Leaving America

Leaving America

Carson Reed


When I told T.J. I wanted to leave America, he got mad, he said:
“Go have fun in your stinking foreign country with bad plumbing.”

When I told Jeanne I wanted to leave America, she was puzzled, she said:
“Do you really think there’s better country than this one?”

“No,” I said:
“It’s just that this is my fifteen thousand six hundred and eighty third day
of being American,
and yet, somehow, I still don’t feel at home here.”

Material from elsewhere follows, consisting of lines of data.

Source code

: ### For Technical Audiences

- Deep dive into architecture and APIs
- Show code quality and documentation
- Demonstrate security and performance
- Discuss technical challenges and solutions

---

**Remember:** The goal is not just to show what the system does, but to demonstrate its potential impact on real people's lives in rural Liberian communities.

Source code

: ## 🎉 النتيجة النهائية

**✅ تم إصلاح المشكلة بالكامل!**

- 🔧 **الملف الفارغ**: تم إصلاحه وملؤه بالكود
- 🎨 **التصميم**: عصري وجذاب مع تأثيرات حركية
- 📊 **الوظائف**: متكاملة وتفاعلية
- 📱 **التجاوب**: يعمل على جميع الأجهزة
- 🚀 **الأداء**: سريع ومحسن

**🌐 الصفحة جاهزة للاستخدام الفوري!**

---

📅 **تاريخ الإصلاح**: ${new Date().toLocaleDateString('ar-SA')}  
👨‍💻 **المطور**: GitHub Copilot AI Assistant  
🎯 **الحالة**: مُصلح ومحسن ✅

Of course, it could be true that, wherever I go,
they will make me be an American.

I’m not familiar enough with foreigners to know
if they will let me be something else.
(I’m not familiar enough with myself to know
f I could let myself be something else.)

Even so, it may be that being stuck being an American
in a foreign country will be invigorating,
people will enjoy it when I complain about the plumbing,
they’ll laugh and say:
“that crazy American.”

But I think I would like it better if I could wake up and actually be, say,
Italian, or Greek, for a change.
I haven’t met any Greeks but I read Zorba the Greek, and he seemed to like it.

When I told my mother I wanted to leave America, she said:
“America will miss you,”
and this was a lie, of course,
but a nice one that made me sad to go
even though, as you can see, I haven’t actually left yet.

Before I go I wanted to get up here in front of everyone and say:
no hard feelings, America,
you’ve all been really swell, and I will miss the plumbing.